[AIM OF THE TASK]:
Which lines in the entries below contain the string "True"? Show each of them, matching case exactly.

***** SOURCE DATA

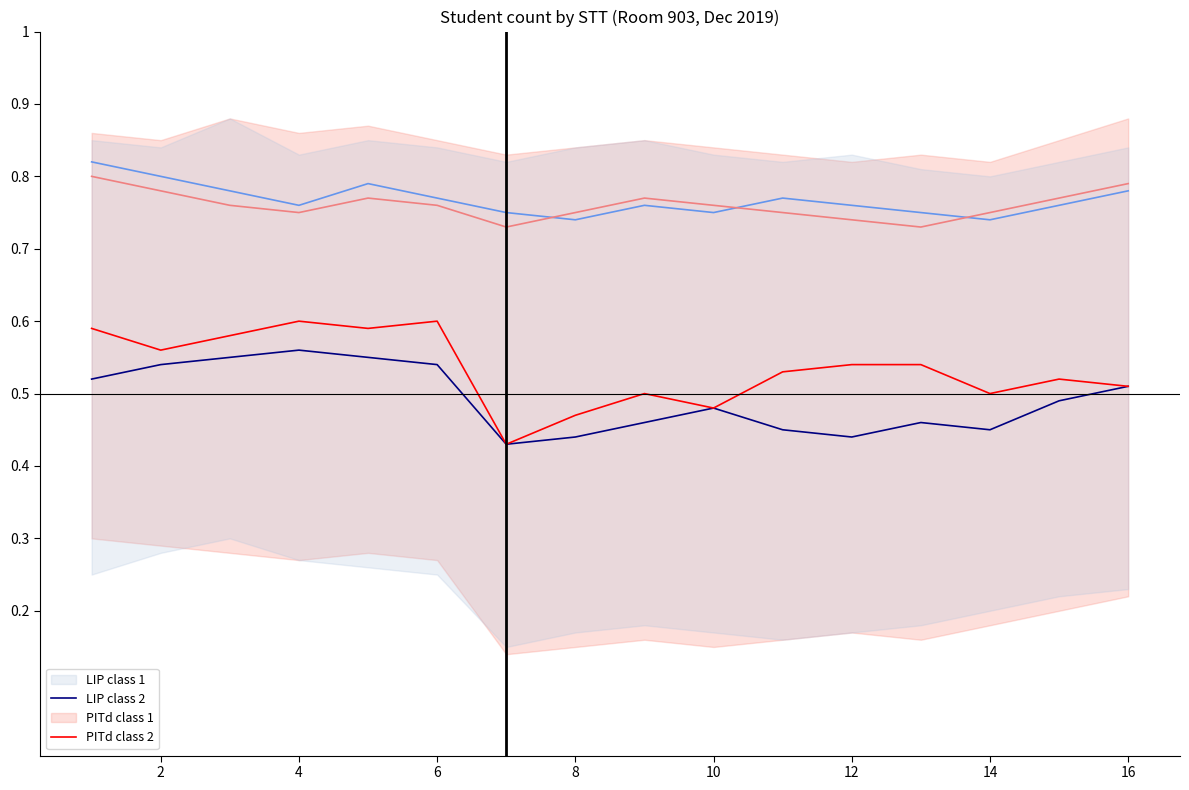

How many data points does each series have?

16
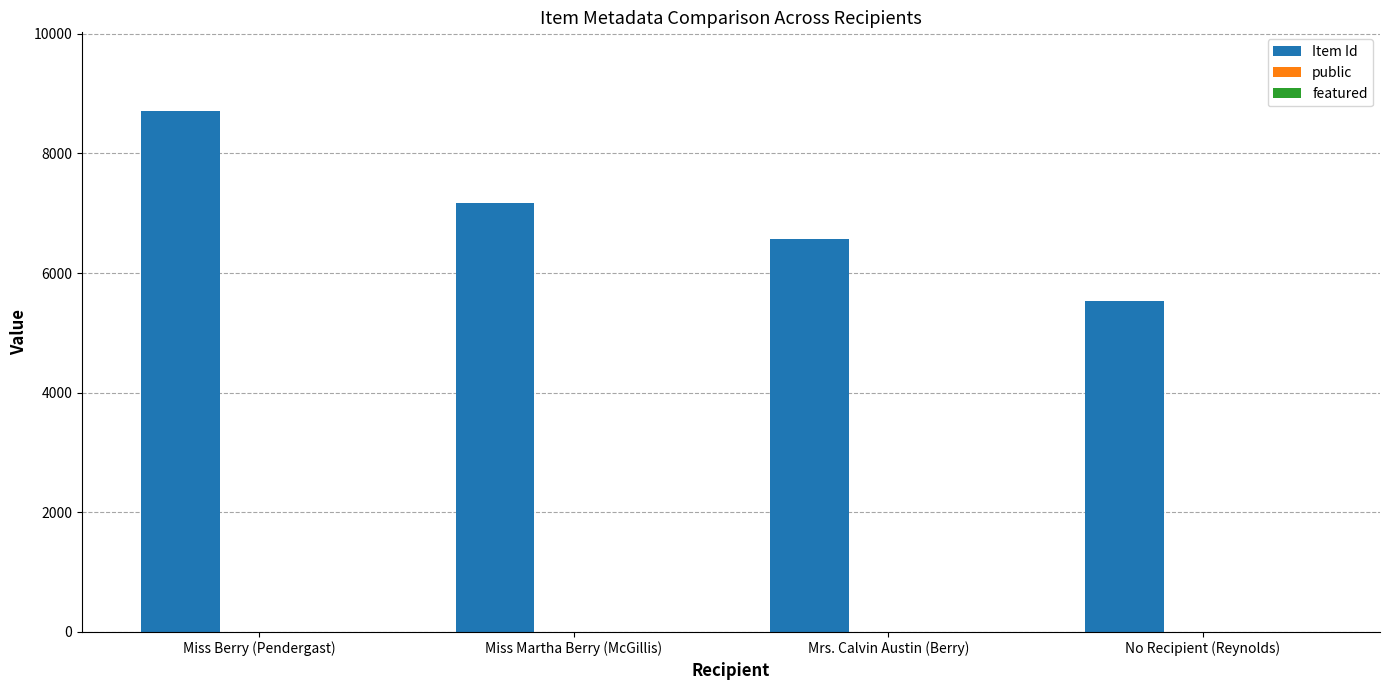

The value of Item Id at No Recipient (Reynolds) is 5529. True or false?

True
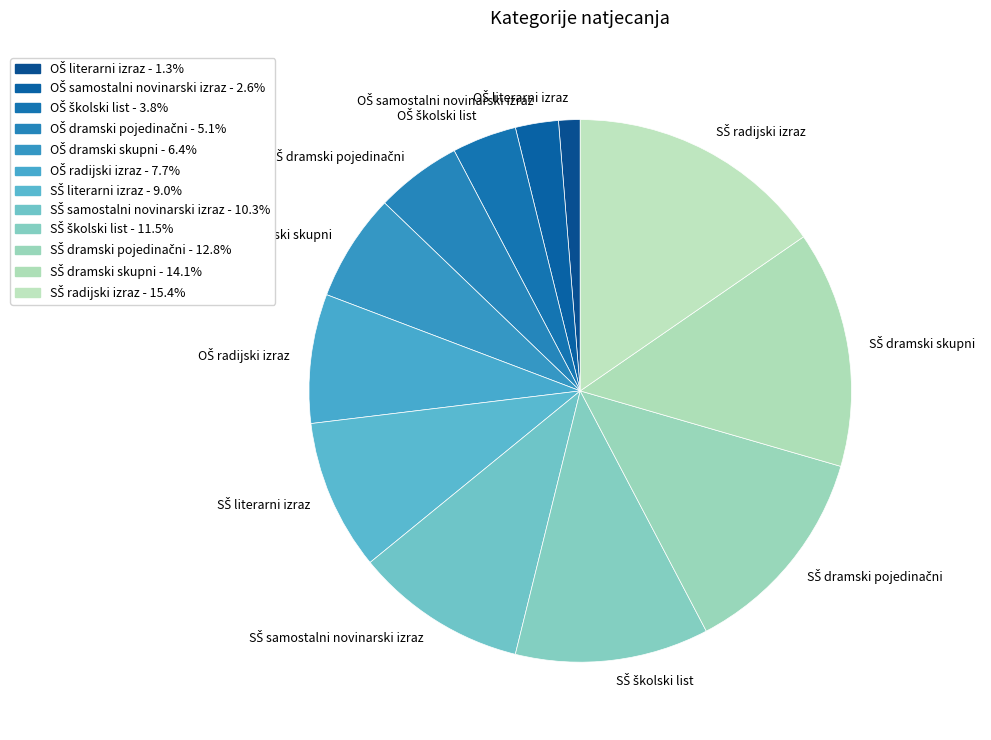

Is there any slice that represents more than half of the pie?

No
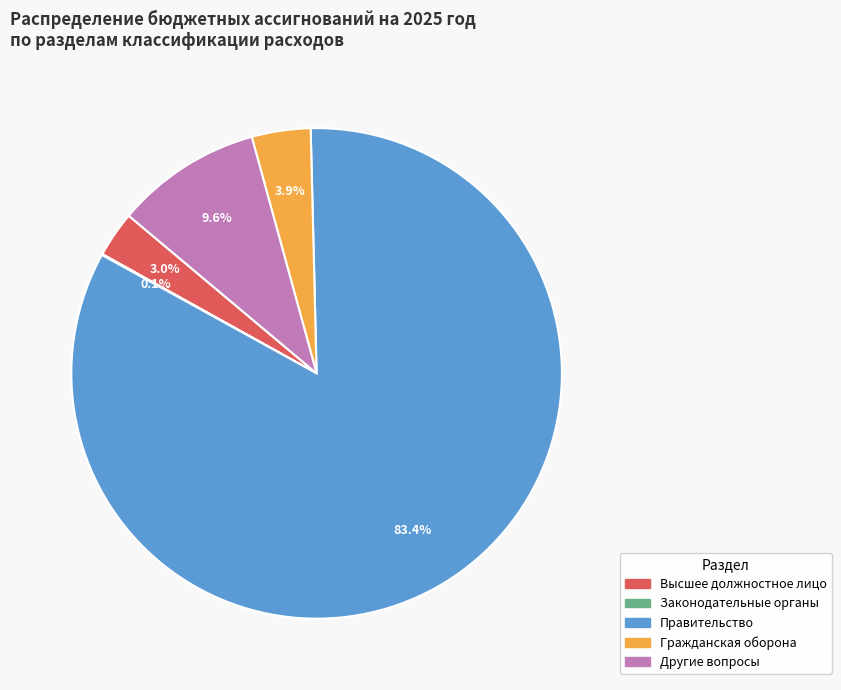

To the nearest percent, what is the difference between the largest and smallest slice percentages?

83%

**********

[ANSWER BOX]:
The value of Item Id at No Recipient (Reynolds) is 5529. True or false?
True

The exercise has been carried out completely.